On the other hand, Nigeria’s withheld oil wealth has been simply looted and wasted in the name of defending the value of the naira in the sham forex market.

In the process, the country has only managed to stave off excessive fiscal deficit-induced Zimbabwean-like meltdown of the domestic currency. In order to stop dollarisation and the various economic plagues, therefore, the fiscal and monetary authorities should end the inappropriate parent currency substitution and infuse available public and autonomous foreign exchange into the economy by means of the managed float system.
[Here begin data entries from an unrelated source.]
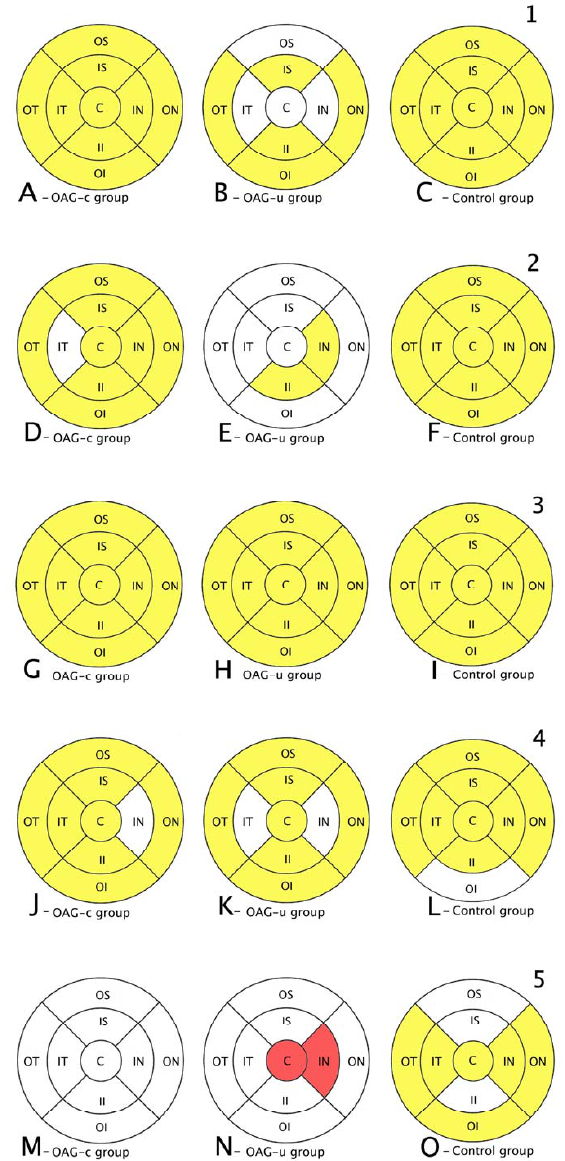
Figure 9. Comparison of posterior segment OCT results in ETDRS–9 subsegments and retinal layers before and 6 months after the cataract surgery between control and OAG c or OAG u groups. ( A – C ) total macular thickness, ( D – F ) RNFL thickness, ( G – I ) GCL++ thickness, ( J – L ) GCL+ thickness, ( M – O ) choroid thickness. C—central, IS—inner superior, IN—inner nasal, II—inner inferior, IT—inner temporal, OS—outer superior, ON—outer nasal, OI—outer inferior, OT—outer temporal. Mean layer thickness is shown in ETDRS–9 subsegments. Colours mark statistically significant differences: yellow—statistically significantly higher mean thickness, red—statistically significantly lower mean thickness, white—statistically significant difference not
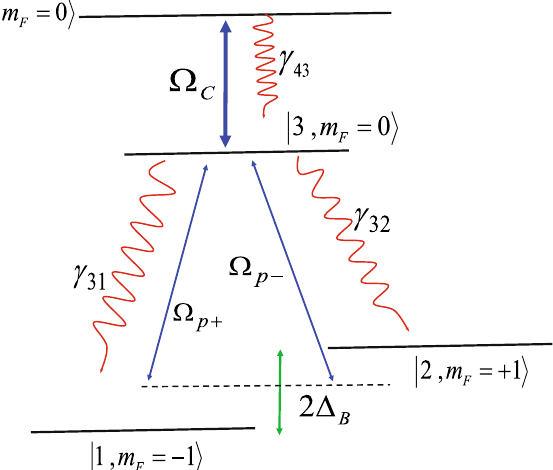
Figure 1. Schematic diagram of an inverted Y-type four-level quantum system. The system is driven by a LG control field with Rabi frequency (cid:31) c , a left- and right-circularly polarized fields with Rabi frequencies (cid:31) p (cid:31) p , respectively, derived from a linearly polarized probe +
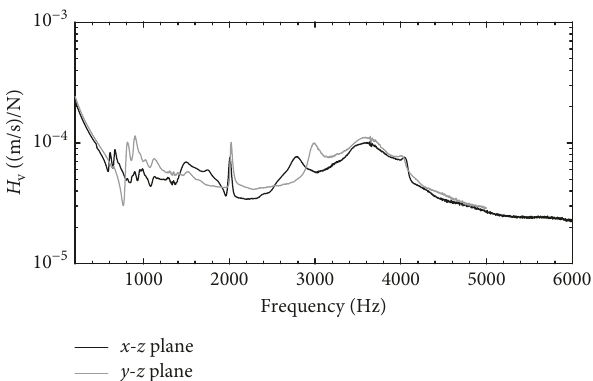
Figure 15: Comparison between the sum of the FRFs for the case of radial excitation and response measurement in the same direction, in two different radial planes ( x - z and y - z ).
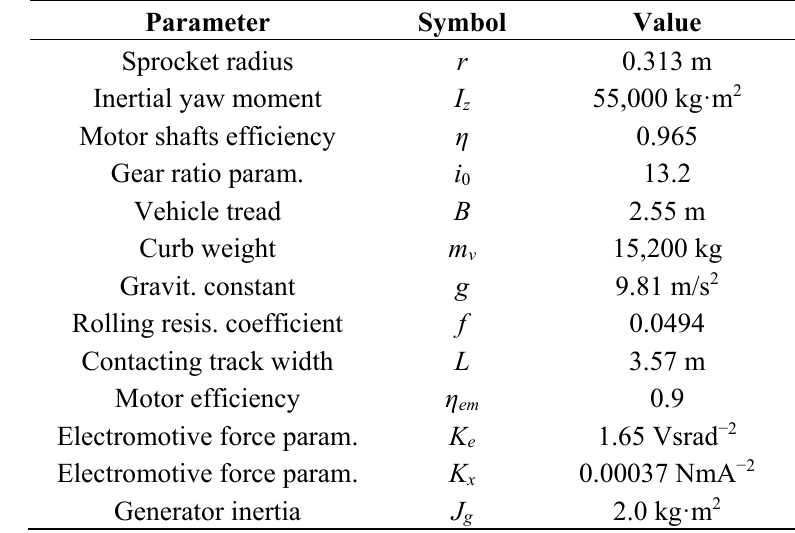
Figure 1. Powertrain configuration of the HETV. Table 1. HETV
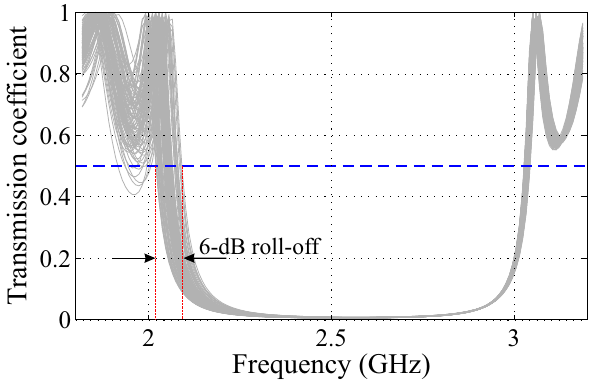
Figure 8: Uncertainty in the 6-dB roll-off frequency ( 100 MC curves are depicted).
In spite of the reduced level of oil receipts, the correct infusion of available oil-derived and autonomous forex would produce truly positive results where up till now, as already shown, great economic damage is being wreaked by the substituted excessive fiscal deficits that are proportional to the contribution of over 50 per cent by oil earnings on paper to the country’s annual budget.

2 Comments

  • Author’s gravatar

    Do you not know the Central Bank of Nigeria has been under the control of foreign governments for close to 15 years? The foreign governments do this to make sure the current status of what constitutes international trade favors the G7 countries. Many minds have said the solution to financial instability in Nigeria is the adoption of the Chinese currency as a second medium of exchange in Nigeria. They point to countries like Zimbabwe who survived a global blockade by all the Western G7 countries. While it is true that such policy would favor Nigeria, it is important to realize that such a policy in Nigeria would lead to the demise of the US Dollar as a reserve currency. This may be welcome news to some but in my opinion it would not be a good thing in the long run.

    There is a saying and it goes like this “meet the new boss, same as the old.” My preference is the US Dollar continues to remain a global reserve currency while there are other competitive currencies like the Chinese currency. This would ensure the hawks in Washington would stop using global financing as a tool to push unpopular political policies. A democratization of world trade made up of competing currencies all counter-balancing each other is the best option. Nigeria is simply paying the price for the US Dollar to remain a global currency otherwise the Chinese currency would have been introduced as a parallel currency in Nigeria.